Lynette Abel  / Aesthetic Realism & Life

Continuation of the Aesthetic Realism class
"It Is, As It's Elsewhere" 


      The name Billy Sunday, Mr. Siegel observed, has a rhythm like the present day evangelist, Billy Graham--and the similarities do not end there.   At the time of this lecture, 1970, our country was engaged in a massive, brutal war in Vietnam for the purpose of forcing an economic system--the profit system--on people who wanted the freedom to choose something else for their country.   Billy Graham, the Presidential minister, supported this horribly unjust war which took the lives of more than a million people.   Graham, Mr. Siegel commented, "serves the highest interests of General Motors better than he serves the highest interests of the only son of God." 

    Later in the poem, Sandburg is passionately critical of an aspect of "secular injustice,"-- economic injustice--that Billy Sunday wasn't interested in: 

You tell $6 a week department store girls all they need is 
     Jesus; you take a steel trust wop, dead without having 
     lived, gray and shrunken at forty years of age, and you 
     tell him to look at Jesus on the cross and he'll be all right. 
You tell poor people they don't need any more money on 
     payday and even if it's fierce to be out of a job, 
     Jesus'll fix that up all right, all right--all they
     gotta do is take Jesus the way you say. 
I'm telling you Jesus wouldn't stand for the stuff you're 
     handing out. Jesus played it different. The bankers 
     and lawyers of Jerusalem got their sluggers and 
     murderers to go after Jesus just because Jesus wouldn't 
     play their game. He didn't sit in with the big thieves.
     "Sandburg knows how to use a long sentence followed by a short one," said Mr. Siegel, pointing to the relation of depth and speed in these lines. And with deep compassion and respect for the art and life of Carl Sandburg, he said: 
This is not the Sandburg who later had an estate in North Carolina, but it is the Sandburg whom the poetry of America will cherish. When you wrote "To a Contemporary Bunkshooter," [Carl Sandburg] you didn't sit in with congressmen, senators. Your friends were mighty strange, like the anarchists now in Chicago. That's when you wrote poetry, Sandburg, not when the Chief Executive called you pal!
     "The greatest line" in this poem, Mr. Siegel said, "is the last": 
I've been to this suburb of Jerusalem they call Golgotha, 
     where they nailed Him, and I know if the story is 
     straight, it was real blood ran from His hands and the 
     nail-holes, and it was real blood spurted in red drops 
     where the spear of the Roman soldier rammed in between 
     the ribs of this Jesus of Nazareth.
"It is the staccato independency of these words," Mr. Siegel said, "that make it poetry" And he said it would be even better if this was put in short lines. But it's powerful even as a long line.   I think the poem should be studied," he said, "and people should be sincere: Do they think poetry is there?" 
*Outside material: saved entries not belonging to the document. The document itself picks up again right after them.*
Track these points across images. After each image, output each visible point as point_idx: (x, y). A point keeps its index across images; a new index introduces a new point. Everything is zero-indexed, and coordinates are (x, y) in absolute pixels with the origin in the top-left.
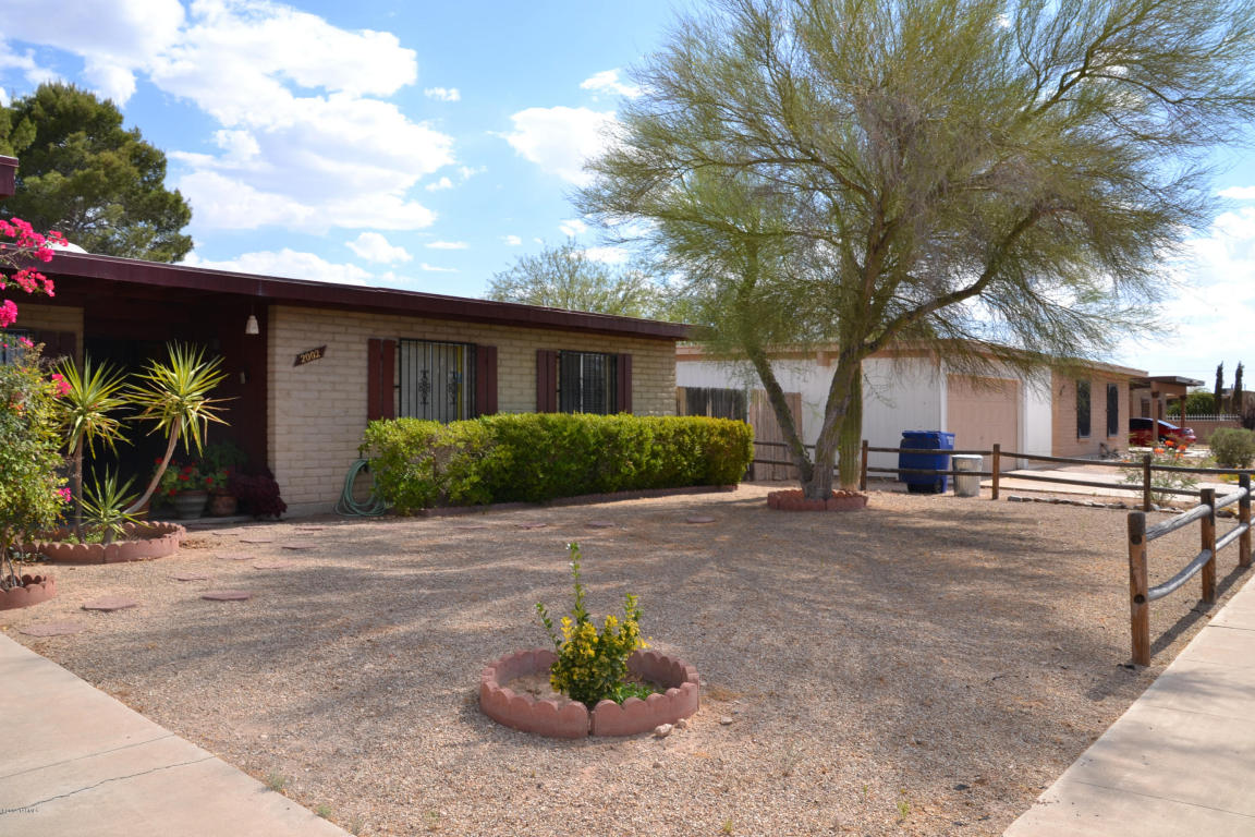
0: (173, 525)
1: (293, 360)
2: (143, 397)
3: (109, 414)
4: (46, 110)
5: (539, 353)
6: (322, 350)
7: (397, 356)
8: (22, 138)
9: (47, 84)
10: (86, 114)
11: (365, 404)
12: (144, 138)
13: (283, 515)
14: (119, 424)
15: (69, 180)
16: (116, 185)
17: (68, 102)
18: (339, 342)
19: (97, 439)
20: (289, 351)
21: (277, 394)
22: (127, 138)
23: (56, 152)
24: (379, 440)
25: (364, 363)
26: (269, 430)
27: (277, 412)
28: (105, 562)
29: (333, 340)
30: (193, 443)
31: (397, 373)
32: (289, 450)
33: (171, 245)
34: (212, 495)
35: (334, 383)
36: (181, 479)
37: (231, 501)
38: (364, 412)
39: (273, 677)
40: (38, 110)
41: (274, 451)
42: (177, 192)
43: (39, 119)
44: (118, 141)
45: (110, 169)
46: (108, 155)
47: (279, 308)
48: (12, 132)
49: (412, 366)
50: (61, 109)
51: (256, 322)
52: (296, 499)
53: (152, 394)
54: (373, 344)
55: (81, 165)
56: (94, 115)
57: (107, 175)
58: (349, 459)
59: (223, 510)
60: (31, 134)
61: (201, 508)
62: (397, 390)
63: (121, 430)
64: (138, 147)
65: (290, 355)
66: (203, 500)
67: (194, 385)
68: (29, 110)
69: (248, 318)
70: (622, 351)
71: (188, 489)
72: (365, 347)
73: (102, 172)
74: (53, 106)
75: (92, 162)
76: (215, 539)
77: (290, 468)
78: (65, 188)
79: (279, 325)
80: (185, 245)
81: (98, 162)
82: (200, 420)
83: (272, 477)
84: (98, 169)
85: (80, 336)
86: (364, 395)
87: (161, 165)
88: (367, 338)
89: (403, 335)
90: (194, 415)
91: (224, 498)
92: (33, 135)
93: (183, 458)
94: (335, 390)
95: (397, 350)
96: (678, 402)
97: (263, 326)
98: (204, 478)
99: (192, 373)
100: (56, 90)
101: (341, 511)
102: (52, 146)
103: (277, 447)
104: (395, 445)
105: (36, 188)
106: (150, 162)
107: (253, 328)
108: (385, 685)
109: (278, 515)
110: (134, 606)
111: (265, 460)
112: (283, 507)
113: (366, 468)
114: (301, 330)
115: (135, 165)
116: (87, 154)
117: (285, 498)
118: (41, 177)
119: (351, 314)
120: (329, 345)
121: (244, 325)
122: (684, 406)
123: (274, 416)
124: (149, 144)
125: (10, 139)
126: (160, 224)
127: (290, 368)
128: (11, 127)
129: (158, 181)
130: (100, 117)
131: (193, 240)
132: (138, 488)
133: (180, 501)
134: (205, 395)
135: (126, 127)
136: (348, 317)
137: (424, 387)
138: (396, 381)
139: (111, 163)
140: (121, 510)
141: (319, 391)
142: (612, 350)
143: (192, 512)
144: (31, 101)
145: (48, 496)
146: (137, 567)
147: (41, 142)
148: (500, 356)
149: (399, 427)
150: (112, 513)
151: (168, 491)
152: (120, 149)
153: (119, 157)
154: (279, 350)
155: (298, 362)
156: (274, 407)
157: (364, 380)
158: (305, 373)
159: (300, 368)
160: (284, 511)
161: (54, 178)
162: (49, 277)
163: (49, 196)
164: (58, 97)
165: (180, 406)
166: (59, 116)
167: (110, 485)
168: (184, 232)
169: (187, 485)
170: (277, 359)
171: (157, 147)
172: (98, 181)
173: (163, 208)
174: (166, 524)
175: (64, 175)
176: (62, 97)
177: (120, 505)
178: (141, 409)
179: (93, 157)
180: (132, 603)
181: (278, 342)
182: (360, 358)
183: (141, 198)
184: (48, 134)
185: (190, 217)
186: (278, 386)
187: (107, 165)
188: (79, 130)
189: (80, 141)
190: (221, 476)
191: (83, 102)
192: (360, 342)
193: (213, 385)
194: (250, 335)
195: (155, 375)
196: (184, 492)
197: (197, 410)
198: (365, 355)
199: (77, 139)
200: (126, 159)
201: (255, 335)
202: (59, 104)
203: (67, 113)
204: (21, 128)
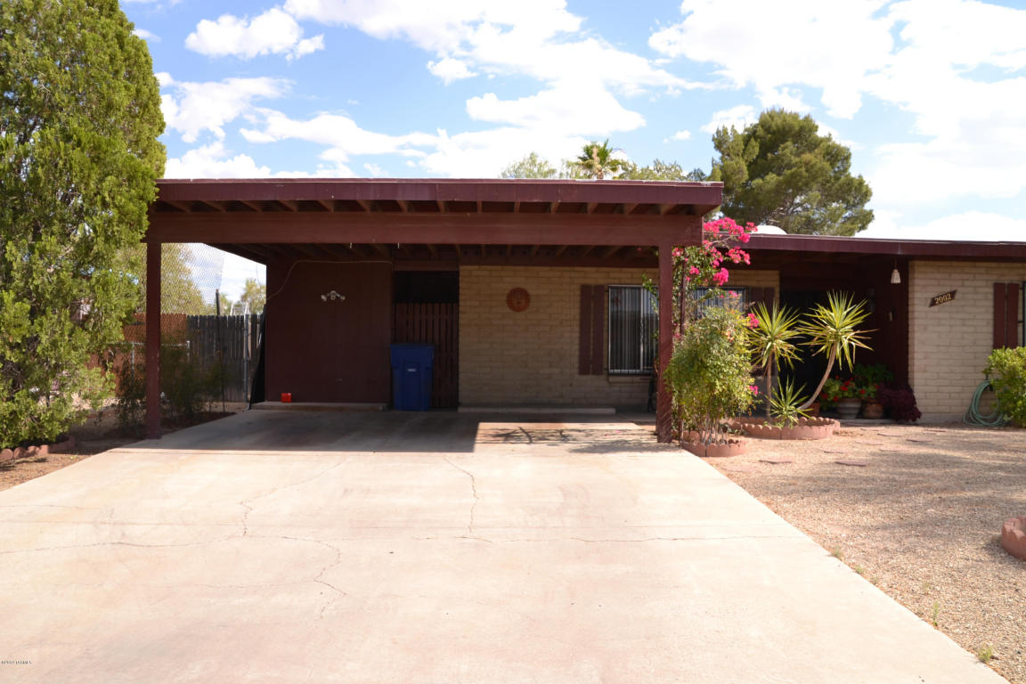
0: (832, 420)
1: (929, 302)
2: (812, 330)
3: (789, 341)
4: (766, 130)
6: (953, 294)
7: (1020, 297)
8: (750, 154)
9: (766, 112)
10: (791, 128)
11: (991, 336)
12: (834, 139)
13: (918, 421)
14: (795, 348)
15: (781, 178)
16: (814, 178)
17: (780, 122)
18: (968, 287)
19: (781, 359)
20: (925, 295)
21: (916, 328)
22: (822, 140)
23: (773, 160)
24: (1000, 365)
25: (991, 303)
26: (910, 356)
27: (916, 342)
28: (781, 439)
29: (963, 286)
30: (845, 362)
31: (1020, 311)
32: (925, 371)
33: (857, 218)
34: (864, 403)
35: (963, 319)
36: (842, 389)
37: (879, 408)
38: (991, 342)
39: (861, 508)
40: (760, 132)
41: (913, 372)
42: (860, 176)
43: (761, 138)
44: (814, 144)
45: (809, 167)
46: (807, 156)
47: (917, 263)
48: (744, 150)
50: (775, 128)
51: (898, 274)
52: (930, 409)
53: (817, 328)
54: (998, 288)
55: (789, 166)
56: (797, 128)
57: (807, 171)
58: (977, 381)
59: (873, 414)
60: (755, 149)
61: (856, 412)
62: (1021, 324)
63: (796, 352)
64: (829, 146)
65: (926, 299)
66: (857, 405)
67: (848, 321)
68: (755, 132)
69: (892, 272)
71: (847, 397)
72: (991, 290)
73: (803, 169)
74: (770, 127)
75: (797, 163)
76: (862, 432)
77: (926, 385)
78: (779, 184)
79: (916, 275)
80: (866, 219)
81: (801, 162)
82: (850, 346)
83: (911, 391)
84: (801, 167)
85: (777, 290)
86: (990, 329)
87: (847, 158)
88: (993, 282)
90: (845, 342)
91: (874, 406)
92: (757, 150)
93: (840, 373)
94: (964, 325)
95: (1021, 292)
97: (905, 277)
98: (859, 390)
99: (845, 313)
100: (771, 115)
101: (969, 421)
102: (769, 155)
103: (916, 368)
104: (1014, 368)
105: (760, 187)
106: (838, 156)
107: (896, 278)
108: (939, 522)
109: (914, 420)
110: (790, 462)
111: (907, 379)
112: (919, 414)
113: (990, 388)
114: (935, 279)
115: (828, 160)
116: (793, 157)
117: (921, 409)
118: (763, 178)
119: (978, 264)
120: (959, 289)
121: (890, 276)
123: (913, 345)
124: (838, 143)
125: (742, 156)
126: (848, 202)
127: (927, 308)
128: (743, 147)
129: (846, 170)
130: (802, 128)
131: (874, 213)
132: (808, 393)
133: (841, 405)
134: (855, 329)
135: (821, 133)
136: (975, 267)
138: (1020, 318)
139: (810, 161)
140: (796, 406)
141: (951, 326)
143: (850, 414)
144: (756, 126)
145: (744, 391)
146: (800, 443)
147: (762, 154)
149: (1019, 355)
150: (790, 409)
151: (832, 398)
152: (816, 150)
153: (816, 157)
154: (917, 295)
155: (933, 303)
156: (913, 339)
157: (990, 316)
158: (939, 312)
159: (935, 308)
160: (919, 417)
161: (772, 178)
162: (746, 251)
163: (769, 192)
164: (773, 119)
165: (836, 336)
166: (773, 133)
167: (789, 390)
168: (867, 207)
169: (846, 394)
170: (916, 302)
171: (844, 145)
172: (801, 176)
173: (850, 190)
174: (828, 419)
175: (779, 175)
176: (775, 119)
177: (795, 404)
178: (811, 338)
179: (797, 159)
180: (790, 460)
181: (916, 288)
182: (987, 299)
183: (833, 184)
184: (767, 147)
185: (871, 195)
186: (917, 322)
187: (807, 164)
188: (787, 141)
189: (788, 149)
190: (872, 389)
191: (790, 121)
192: (987, 287)
193: (859, 321)
194: (894, 284)
195: (819, 314)
196: (844, 399)
197: (848, 338)
198: (991, 297)
199: (786, 147)
200: (821, 157)
201: (898, 284)
202: (773, 124)
203: (779, 130)
204: (749, 147)
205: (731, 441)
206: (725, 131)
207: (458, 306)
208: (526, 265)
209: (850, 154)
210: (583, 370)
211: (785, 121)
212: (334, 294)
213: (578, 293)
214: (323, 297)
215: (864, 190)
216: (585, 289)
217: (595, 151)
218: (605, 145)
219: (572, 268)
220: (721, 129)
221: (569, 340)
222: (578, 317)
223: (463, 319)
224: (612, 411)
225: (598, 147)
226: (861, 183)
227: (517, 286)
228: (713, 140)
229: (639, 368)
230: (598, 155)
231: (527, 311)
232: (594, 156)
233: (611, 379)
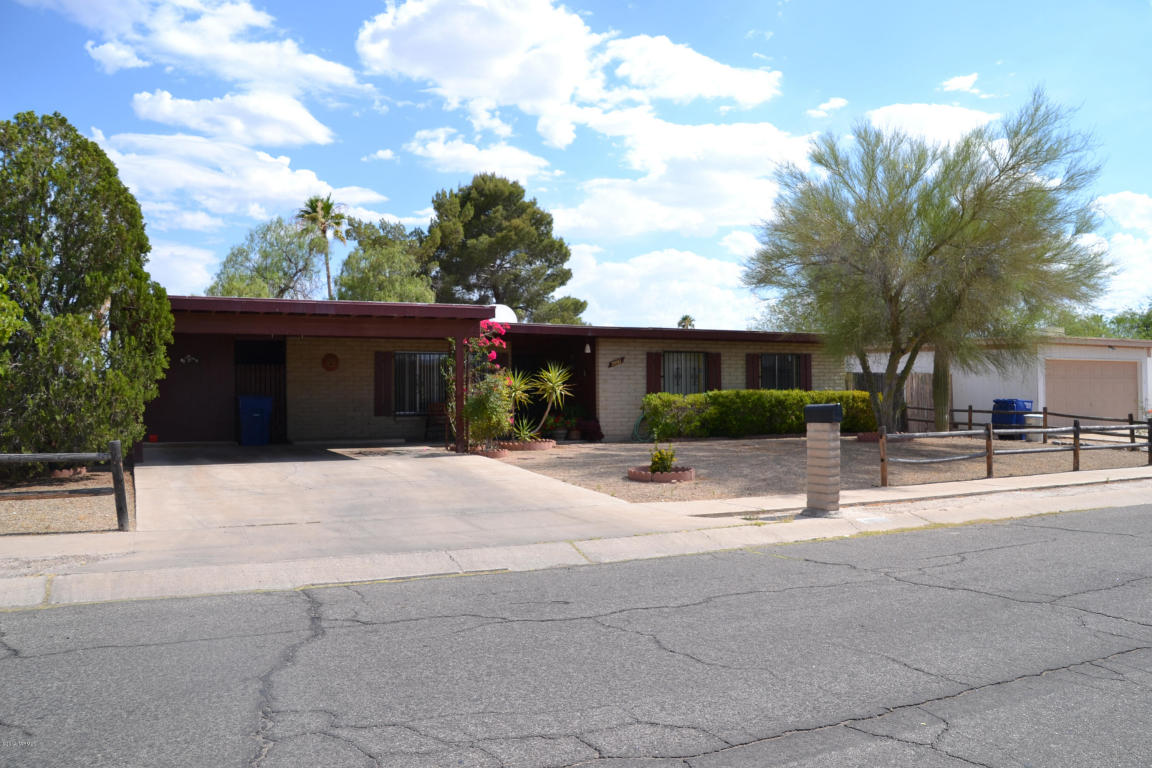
0: (551, 440)
1: (608, 364)
2: (538, 384)
3: (525, 392)
4: (478, 193)
5: (748, 355)
6: (622, 359)
7: (662, 361)
8: (466, 216)
9: (478, 175)
10: (502, 193)
11: (645, 386)
12: (538, 205)
13: (603, 440)
14: (529, 396)
15: (493, 239)
16: (521, 240)
17: (492, 186)
18: (632, 355)
19: (520, 401)
20: (606, 360)
21: (601, 382)
22: (528, 207)
23: (485, 222)
24: (649, 404)
25: (644, 365)
27: (601, 390)
28: (524, 450)
29: (628, 354)
30: (558, 404)
31: (662, 370)
32: (606, 409)
33: (557, 276)
34: (569, 430)
35: (629, 375)
36: (555, 422)
37: (578, 433)
38: (645, 390)
40: (474, 194)
41: (599, 410)
42: (561, 239)
43: (475, 200)
44: (522, 209)
45: (518, 230)
46: (516, 222)
47: (600, 340)
48: (461, 212)
49: (671, 366)
50: (487, 192)
51: (589, 347)
52: (609, 432)
53: (541, 383)
54: (649, 356)
55: (500, 228)
56: (507, 193)
57: (516, 234)
58: (636, 414)
59: (574, 437)
60: (470, 211)
61: (563, 436)
62: (663, 378)
63: (529, 399)
64: (534, 212)
65: (606, 362)
66: (565, 432)
67: (559, 379)
68: (469, 193)
69: (585, 346)
70: (805, 352)
71: (559, 427)
72: (645, 357)
73: (513, 233)
74: (483, 190)
75: (507, 226)
76: (568, 447)
77: (607, 418)
78: (491, 245)
79: (600, 348)
80: (564, 277)
81: (510, 226)
82: (561, 394)
83: (598, 422)
84: (511, 231)
85: (510, 354)
86: (645, 381)
87: (550, 222)
88: (646, 352)
89: (666, 349)
90: (558, 392)
91: (575, 431)
92: (472, 213)
93: (555, 411)
94: (629, 379)
95: (662, 358)
96: (847, 382)
97: (593, 349)
98: (566, 422)
99: (558, 374)
100: (484, 179)
101: (632, 439)
102: (483, 217)
103: (601, 407)
104: (655, 406)
105: (474, 247)
106: (543, 221)
107: (588, 350)
109: (599, 439)
111: (595, 414)
112: (602, 436)
113: (644, 419)
114: (612, 350)
115: (533, 225)
116: (503, 221)
117: (604, 433)
118: (477, 240)
119: (637, 340)
120: (626, 356)
121: (584, 349)
122: (851, 385)
123: (599, 392)
124: (542, 209)
125: (459, 217)
126: (550, 262)
127: (607, 369)
128: (460, 208)
129: (548, 234)
130: (511, 194)
131: (572, 271)
132: (536, 423)
133: (556, 432)
134: (563, 383)
135: (527, 198)
136: (635, 343)
137: (678, 376)
138: (662, 374)
139: (518, 226)
140: (529, 432)
141: (622, 380)
142: (798, 352)
143: (561, 437)
144: (470, 189)
145: (507, 421)
146: (535, 451)
147: (477, 216)
148: (722, 358)
149: (659, 398)
150: (526, 434)
151: (550, 427)
152: (524, 216)
153: (523, 222)
154: (601, 360)
155: (610, 365)
156: (599, 388)
157: (644, 373)
158: (614, 371)
159: (612, 369)
160: (603, 438)
161: (485, 239)
163: (481, 251)
164: (485, 183)
165: (553, 388)
166: (486, 196)
167: (525, 422)
168: (566, 266)
169: (557, 425)
170: (600, 365)
171: (546, 211)
172: (511, 239)
173: (552, 251)
174: (548, 440)
175: (490, 236)
176: (487, 183)
177: (529, 430)
178: (537, 389)
179: (507, 223)
181: (600, 356)
182: (642, 362)
183: (537, 246)
184: (481, 210)
185: (569, 256)
186: (601, 377)
187: (516, 228)
188: (498, 205)
189: (499, 211)
190: (574, 421)
191: (500, 185)
192: (642, 354)
193: (566, 379)
194: (587, 353)
195: (543, 375)
197: (560, 390)
198: (645, 361)
199: (497, 211)
200: (527, 222)
201: (589, 353)
202: (486, 188)
203: (491, 195)
204: (465, 209)
205: (500, 451)
206: (444, 193)
207: (285, 367)
209: (552, 220)
210: (379, 411)
211: (496, 186)
212: (189, 358)
213: (373, 355)
214: (182, 360)
215: (564, 251)
216: (378, 354)
217: (320, 205)
218: (328, 199)
220: (440, 192)
221: (367, 392)
222: (373, 375)
223: (289, 377)
224: (403, 441)
225: (322, 201)
226: (561, 245)
228: (433, 201)
229: (415, 410)
230: (322, 209)
231: (337, 370)
232: (319, 209)
233: (398, 419)
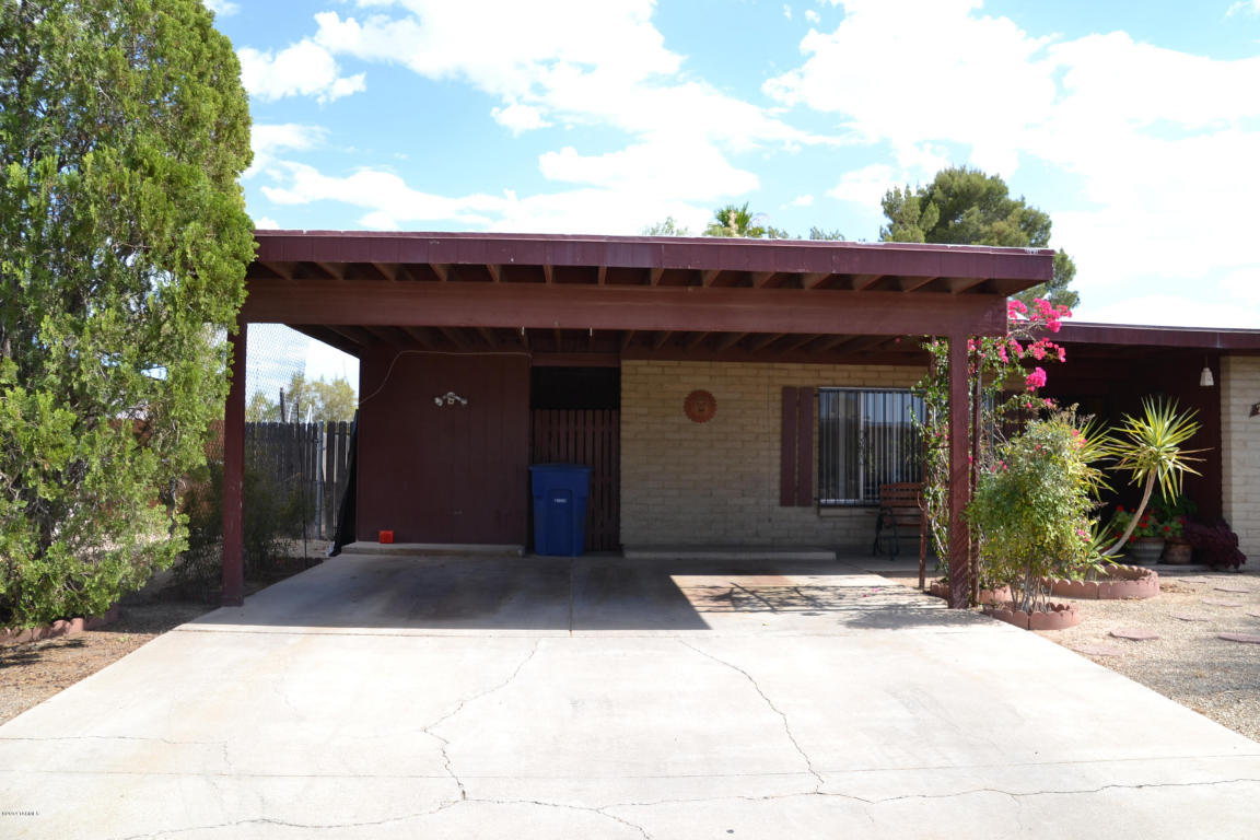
0: (1149, 571)
1: (1249, 409)
3: (1094, 464)
4: (944, 192)
8: (928, 221)
9: (943, 170)
10: (978, 190)
12: (1028, 204)
13: (1241, 567)
14: (1101, 474)
17: (962, 182)
20: (1246, 401)
21: (1233, 445)
22: (1015, 206)
23: (955, 227)
26: (1224, 481)
27: (1234, 462)
32: (1246, 501)
33: (1057, 302)
34: (1168, 544)
36: (1141, 526)
37: (1187, 550)
40: (939, 194)
41: (1230, 502)
42: (1062, 250)
43: (939, 202)
44: (1006, 211)
45: (1002, 238)
46: (999, 225)
47: (1233, 359)
48: (921, 216)
50: (957, 190)
51: (1210, 374)
52: (1253, 551)
53: (1129, 446)
56: (984, 190)
59: (1178, 558)
60: (934, 214)
61: (1158, 556)
63: (1102, 478)
64: (1025, 212)
65: (1246, 406)
66: (1159, 547)
67: (1167, 438)
68: (931, 194)
69: (1202, 371)
71: (1148, 537)
73: (996, 241)
74: (950, 188)
75: (986, 233)
76: (1184, 585)
77: (1247, 520)
79: (1233, 376)
80: (1070, 300)
81: (991, 232)
82: (1175, 471)
83: (1228, 527)
84: (992, 238)
87: (1047, 227)
90: (1168, 466)
91: (1181, 547)
92: (937, 217)
97: (1216, 378)
98: (1161, 526)
99: (1167, 424)
100: (951, 174)
102: (951, 223)
103: (1234, 498)
106: (1036, 225)
107: (1208, 379)
109: (1237, 566)
110: (1157, 638)
111: (1220, 511)
112: (1243, 559)
114: (1257, 380)
115: (1024, 230)
116: (981, 226)
117: (1242, 548)
121: (1199, 378)
123: (1230, 466)
124: (1035, 208)
125: (918, 224)
126: (1048, 283)
127: (1246, 418)
128: (919, 213)
129: (1045, 242)
130: (990, 191)
131: (1079, 295)
133: (1138, 547)
134: (1180, 447)
135: (1013, 196)
139: (1003, 231)
140: (1101, 552)
143: (1150, 559)
144: (932, 188)
146: (1131, 604)
147: (943, 222)
150: (1093, 555)
152: (1010, 217)
153: (1010, 225)
154: (1234, 401)
155: (1255, 412)
156: (1230, 458)
159: (1257, 418)
160: (1244, 563)
164: (953, 179)
165: (1156, 457)
166: (955, 196)
168: (1071, 287)
169: (1146, 532)
170: (1233, 409)
171: (1042, 211)
174: (1142, 569)
176: (956, 179)
177: (1100, 548)
178: (1120, 460)
179: (987, 228)
180: (1155, 635)
181: (1232, 392)
184: (948, 214)
185: (1075, 273)
186: (1235, 436)
188: (972, 206)
189: (974, 215)
190: (1176, 525)
191: (974, 179)
194: (1205, 387)
195: (1132, 427)
196: (1143, 539)
197: (1171, 461)
199: (972, 214)
200: (1015, 226)
201: (1210, 387)
202: (955, 184)
203: (962, 192)
204: (927, 212)
205: (1061, 607)
206: (897, 193)
207: (619, 414)
208: (711, 360)
209: (1050, 222)
210: (786, 501)
211: (969, 181)
212: (451, 397)
213: (778, 397)
214: (438, 400)
215: (1068, 267)
216: (788, 392)
217: (733, 216)
218: (745, 210)
219: (770, 365)
220: (892, 190)
221: (767, 461)
222: (779, 429)
223: (626, 432)
224: (831, 555)
225: (736, 212)
226: (1064, 258)
227: (698, 388)
228: (883, 203)
229: (857, 497)
230: (736, 221)
231: (712, 420)
232: (731, 222)
233: (824, 512)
     Then, to have us see the Sandburg music in relation to poetic music "as it is elsewhere," he read from Book II, Chapter 1 of Thomas Carlyle's The French Revolution.   "Some of the best prose" is in this book, he said, and he read sentences of Carlyle that he saw as having the music of poetry.  They tell of how the forces that made for the French Revolution were at work, although quiet and unseen, for many years before--which I feel is related to the tremendous protest [of the WTO] in Seattle, Washington showing something has been growing in power and consciousness: a beautiful anger at the injustice of profit economics.